#### What to work on:
**a.** Reproduce the part of the forum post on solver iteration starting with "Post by Dirk" and going on through "of my head).".
**b.** In the forum post on solver iteration, what might an omega greater than one cause if you stop iterating before convergence?
**c.** Extend the forum post on solver iteration, picking up right after its last sentence.

-- Reading text follows --

Post by Dirk Gregorius »

Hi Alessandro,

sorry for the late reply.

1) Over-relaxation
I think Erin brought it to the point. An omega greater one might result in a gain of energy if you stop iterating before convergence. Since in games we usually break after a fixed number of iterations most solvers use the Gauss-Seidel approach. For an academic problem this might be a good solution if you can wait for convergence.

2) Convergence acceleration is an intersting topic. Erin came up with an idea in the thread below which is similar Aitkens acceleration. If I start looking into this problem again I will most probably start there: http://www.bulletphysics.com/Bullet/php ... f=4&t=1325. There are some postings of Erin about issues with a Projected Conjugate Gradient implementation (I assume that CG is a Krylov space method out of the back of my head).

-- Reading text concluded --
-- Data extracts follows --

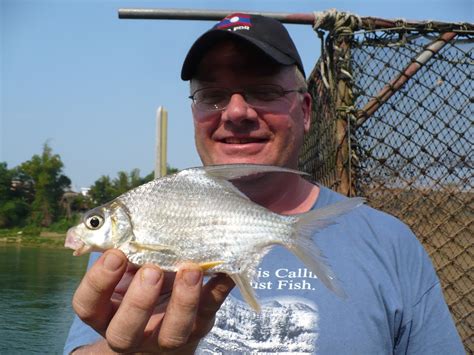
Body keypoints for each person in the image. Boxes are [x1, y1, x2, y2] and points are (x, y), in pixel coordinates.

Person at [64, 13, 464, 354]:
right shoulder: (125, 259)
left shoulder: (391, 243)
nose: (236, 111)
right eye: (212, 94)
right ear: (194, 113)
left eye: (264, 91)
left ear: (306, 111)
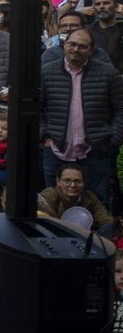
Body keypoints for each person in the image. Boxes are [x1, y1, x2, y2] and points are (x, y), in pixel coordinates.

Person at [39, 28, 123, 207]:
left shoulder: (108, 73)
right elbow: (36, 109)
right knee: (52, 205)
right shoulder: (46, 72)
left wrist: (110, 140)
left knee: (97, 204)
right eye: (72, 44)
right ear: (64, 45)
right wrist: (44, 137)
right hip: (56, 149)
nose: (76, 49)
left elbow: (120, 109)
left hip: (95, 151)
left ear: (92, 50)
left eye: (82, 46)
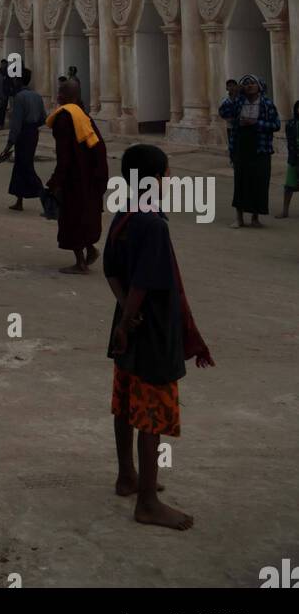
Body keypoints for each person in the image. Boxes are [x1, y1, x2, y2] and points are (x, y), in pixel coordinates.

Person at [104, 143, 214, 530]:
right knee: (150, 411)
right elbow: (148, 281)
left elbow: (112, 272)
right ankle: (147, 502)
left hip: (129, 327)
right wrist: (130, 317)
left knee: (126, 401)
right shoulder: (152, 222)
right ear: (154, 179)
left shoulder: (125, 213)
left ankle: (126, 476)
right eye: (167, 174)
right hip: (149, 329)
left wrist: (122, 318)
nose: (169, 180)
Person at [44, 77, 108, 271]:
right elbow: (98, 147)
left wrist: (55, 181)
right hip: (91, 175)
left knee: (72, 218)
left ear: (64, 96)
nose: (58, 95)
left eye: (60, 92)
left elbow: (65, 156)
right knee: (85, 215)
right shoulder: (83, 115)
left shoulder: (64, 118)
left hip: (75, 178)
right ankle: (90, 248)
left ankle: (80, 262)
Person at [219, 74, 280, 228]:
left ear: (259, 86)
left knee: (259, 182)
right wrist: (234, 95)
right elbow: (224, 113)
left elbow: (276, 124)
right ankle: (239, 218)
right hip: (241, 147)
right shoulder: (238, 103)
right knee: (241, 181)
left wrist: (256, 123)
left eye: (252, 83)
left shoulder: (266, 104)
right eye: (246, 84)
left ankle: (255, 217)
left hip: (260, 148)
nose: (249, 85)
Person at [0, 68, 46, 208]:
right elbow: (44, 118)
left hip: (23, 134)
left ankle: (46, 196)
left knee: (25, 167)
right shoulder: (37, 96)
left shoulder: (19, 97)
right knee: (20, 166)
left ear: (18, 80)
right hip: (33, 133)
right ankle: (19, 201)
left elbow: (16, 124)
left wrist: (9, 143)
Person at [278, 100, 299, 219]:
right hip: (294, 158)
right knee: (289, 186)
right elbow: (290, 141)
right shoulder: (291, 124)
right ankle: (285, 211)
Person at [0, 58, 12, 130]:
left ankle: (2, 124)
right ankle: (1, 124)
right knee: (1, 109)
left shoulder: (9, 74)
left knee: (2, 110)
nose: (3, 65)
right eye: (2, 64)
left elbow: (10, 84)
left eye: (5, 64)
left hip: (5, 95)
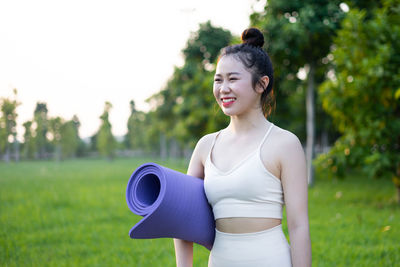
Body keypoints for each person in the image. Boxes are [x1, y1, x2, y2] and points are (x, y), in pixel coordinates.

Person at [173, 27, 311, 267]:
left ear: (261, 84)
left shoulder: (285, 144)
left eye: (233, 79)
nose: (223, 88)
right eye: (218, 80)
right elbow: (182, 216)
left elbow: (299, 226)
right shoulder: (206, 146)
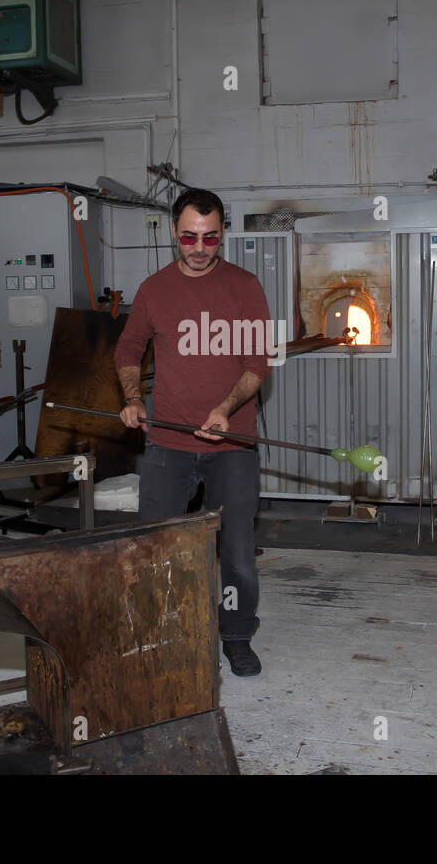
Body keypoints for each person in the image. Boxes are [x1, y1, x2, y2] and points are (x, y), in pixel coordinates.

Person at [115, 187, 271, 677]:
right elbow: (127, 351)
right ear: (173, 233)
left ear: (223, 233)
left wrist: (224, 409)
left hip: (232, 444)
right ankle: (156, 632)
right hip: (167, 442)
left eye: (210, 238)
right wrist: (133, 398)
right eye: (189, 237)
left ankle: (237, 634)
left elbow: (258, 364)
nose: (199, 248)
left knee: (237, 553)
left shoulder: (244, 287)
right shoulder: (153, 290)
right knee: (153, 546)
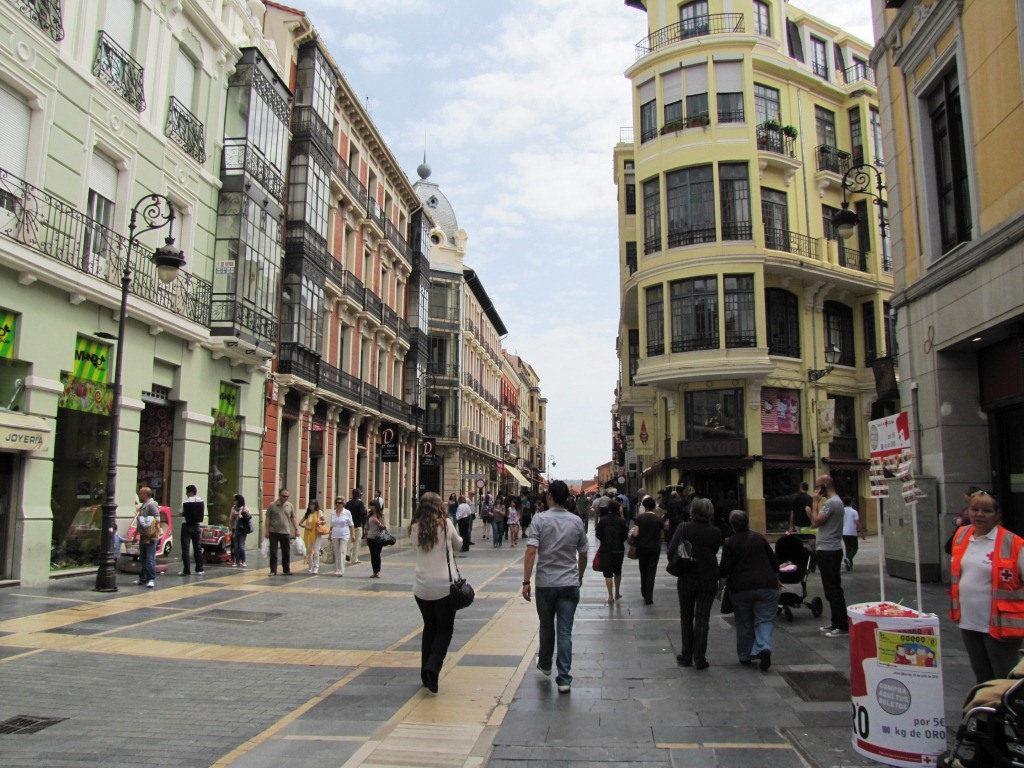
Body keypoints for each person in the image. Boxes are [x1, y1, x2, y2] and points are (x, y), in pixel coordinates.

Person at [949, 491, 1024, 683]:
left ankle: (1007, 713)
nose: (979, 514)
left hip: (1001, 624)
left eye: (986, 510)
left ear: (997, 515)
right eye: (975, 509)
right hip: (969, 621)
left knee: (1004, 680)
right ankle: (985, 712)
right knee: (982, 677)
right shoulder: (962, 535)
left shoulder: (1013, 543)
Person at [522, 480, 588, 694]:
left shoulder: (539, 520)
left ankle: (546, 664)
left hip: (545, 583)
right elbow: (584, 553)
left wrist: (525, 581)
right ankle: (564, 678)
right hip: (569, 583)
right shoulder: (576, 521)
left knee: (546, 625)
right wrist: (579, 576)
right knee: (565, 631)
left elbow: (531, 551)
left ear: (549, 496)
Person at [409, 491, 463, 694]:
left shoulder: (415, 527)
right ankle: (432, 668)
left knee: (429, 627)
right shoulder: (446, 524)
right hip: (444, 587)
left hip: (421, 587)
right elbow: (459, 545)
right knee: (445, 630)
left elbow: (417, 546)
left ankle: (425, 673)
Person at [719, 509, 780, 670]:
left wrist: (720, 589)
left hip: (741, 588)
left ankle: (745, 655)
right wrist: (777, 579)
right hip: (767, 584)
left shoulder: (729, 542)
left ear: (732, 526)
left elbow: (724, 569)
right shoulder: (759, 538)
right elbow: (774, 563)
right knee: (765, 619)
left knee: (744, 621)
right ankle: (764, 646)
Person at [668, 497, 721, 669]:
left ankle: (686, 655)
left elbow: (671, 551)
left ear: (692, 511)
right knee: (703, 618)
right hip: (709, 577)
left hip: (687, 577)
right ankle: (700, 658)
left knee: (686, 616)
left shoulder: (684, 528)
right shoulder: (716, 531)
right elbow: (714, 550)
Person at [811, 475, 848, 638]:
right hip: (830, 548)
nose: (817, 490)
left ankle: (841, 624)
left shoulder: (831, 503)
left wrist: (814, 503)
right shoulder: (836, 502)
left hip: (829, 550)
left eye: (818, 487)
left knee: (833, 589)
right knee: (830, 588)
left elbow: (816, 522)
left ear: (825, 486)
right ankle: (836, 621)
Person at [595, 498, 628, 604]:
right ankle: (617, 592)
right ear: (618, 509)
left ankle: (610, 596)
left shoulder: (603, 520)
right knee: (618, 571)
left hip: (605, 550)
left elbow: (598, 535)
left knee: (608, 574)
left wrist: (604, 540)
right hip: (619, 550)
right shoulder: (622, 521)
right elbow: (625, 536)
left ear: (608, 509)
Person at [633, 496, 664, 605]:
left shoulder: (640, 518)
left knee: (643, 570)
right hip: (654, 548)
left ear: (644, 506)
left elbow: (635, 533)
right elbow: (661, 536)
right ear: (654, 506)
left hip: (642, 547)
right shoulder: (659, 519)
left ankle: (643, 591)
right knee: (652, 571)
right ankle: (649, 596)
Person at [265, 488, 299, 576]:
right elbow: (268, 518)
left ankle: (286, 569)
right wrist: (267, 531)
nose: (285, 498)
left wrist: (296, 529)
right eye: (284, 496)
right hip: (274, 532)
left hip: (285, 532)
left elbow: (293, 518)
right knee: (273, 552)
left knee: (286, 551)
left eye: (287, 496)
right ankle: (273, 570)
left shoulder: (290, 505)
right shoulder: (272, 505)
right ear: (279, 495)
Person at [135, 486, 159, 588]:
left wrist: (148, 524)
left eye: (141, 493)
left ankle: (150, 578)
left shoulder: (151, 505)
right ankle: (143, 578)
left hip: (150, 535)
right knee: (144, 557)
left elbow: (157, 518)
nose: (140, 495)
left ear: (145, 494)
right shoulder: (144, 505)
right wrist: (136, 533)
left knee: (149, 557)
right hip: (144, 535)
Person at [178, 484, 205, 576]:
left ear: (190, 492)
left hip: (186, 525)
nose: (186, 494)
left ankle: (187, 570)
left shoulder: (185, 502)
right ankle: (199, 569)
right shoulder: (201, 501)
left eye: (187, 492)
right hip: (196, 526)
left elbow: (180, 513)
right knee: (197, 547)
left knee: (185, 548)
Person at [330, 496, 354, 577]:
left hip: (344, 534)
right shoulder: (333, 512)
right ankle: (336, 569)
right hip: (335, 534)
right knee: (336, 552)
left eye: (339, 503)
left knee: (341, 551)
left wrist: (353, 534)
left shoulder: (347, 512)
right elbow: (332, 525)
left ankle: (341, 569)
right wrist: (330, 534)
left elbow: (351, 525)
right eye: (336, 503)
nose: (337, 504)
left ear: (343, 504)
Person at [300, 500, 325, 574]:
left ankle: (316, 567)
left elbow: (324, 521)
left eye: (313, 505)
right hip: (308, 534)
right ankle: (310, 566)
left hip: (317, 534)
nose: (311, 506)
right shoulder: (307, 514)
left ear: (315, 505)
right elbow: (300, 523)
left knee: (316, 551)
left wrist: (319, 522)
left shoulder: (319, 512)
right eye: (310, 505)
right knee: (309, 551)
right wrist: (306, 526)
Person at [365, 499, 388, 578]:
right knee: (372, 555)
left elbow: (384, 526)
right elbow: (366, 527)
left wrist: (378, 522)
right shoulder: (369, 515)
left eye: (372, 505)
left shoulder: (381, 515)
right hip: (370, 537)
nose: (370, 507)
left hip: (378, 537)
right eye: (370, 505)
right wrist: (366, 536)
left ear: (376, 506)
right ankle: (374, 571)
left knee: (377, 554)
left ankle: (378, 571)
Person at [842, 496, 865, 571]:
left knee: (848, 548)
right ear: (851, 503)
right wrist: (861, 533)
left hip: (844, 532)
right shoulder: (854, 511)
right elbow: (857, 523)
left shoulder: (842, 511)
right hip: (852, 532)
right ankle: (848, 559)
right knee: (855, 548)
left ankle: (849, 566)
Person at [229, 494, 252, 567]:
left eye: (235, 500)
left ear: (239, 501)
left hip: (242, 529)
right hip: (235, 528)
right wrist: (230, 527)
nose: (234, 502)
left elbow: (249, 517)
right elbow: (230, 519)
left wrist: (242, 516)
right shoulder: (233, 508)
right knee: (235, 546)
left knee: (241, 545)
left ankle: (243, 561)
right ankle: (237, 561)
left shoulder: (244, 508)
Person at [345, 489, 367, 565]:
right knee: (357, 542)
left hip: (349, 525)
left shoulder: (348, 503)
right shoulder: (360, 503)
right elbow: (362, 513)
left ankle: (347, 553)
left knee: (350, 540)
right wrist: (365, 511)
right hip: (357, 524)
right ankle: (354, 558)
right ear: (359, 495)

-- Data extracts concluded --
-- Data extracts follows --

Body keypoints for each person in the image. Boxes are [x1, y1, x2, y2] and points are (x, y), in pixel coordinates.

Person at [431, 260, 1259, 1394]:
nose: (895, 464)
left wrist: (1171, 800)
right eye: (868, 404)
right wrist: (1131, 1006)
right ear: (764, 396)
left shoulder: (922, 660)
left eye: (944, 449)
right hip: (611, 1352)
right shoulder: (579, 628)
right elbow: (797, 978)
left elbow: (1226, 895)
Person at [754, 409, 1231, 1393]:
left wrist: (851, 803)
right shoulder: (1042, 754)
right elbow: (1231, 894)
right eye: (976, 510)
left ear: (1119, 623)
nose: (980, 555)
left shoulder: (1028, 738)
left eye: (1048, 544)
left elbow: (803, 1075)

-- Data extracts concluded --

#### Results in order:
**a.**
Post by Dirk Gregorius »

Hi Alessandro,

sorry for the late reply.

1) Over-relaxation
I think Erin brought it to the point. An omega greater one might result in a gain of energy if you stop iterating before convergence. Since in games we usually break after a fixed number of iterations most solvers use the Gauss-Seidel approach. For an academic problem this might be a good solution if you can wait for convergence.

2) Convergence acceleration is an intersting topic. Erin came up with an idea in the thread below which is similar Aitkens acceleration. If I start looking into this problem again I will most probably start there: http://www.bulletphysics.com/Bullet/php ... f=4&t=1325. There are some postings of Erin about issues with a Projected Conjugate Gradient implementation (I assume that CG is a Krylov space method out of the back of my head).

**b.** A gain of energy.

**c.**
3) The noisy problem you describe is also mentioned in some paper of Brian Mirtich. In constructional engineering we used "Elasticity-Theory" (sorry I don't know the english word) to solve these problems. I have no clue if this can be used in the context of constrained dynamics. My favored example is that you might have e.g. a spider crawling over a pillow and because of the wrong contact forces you get wrong deformations in the pillow. The GS usually seems to spread the contact forces equally. So in your example I would have expected that the hinges share the vertical load instead of this zigzag pattern.

4) SSOR
Do you have an example for such a case?


I agree, maybe we should make a sticky solver thread where we collect ideas for the solver.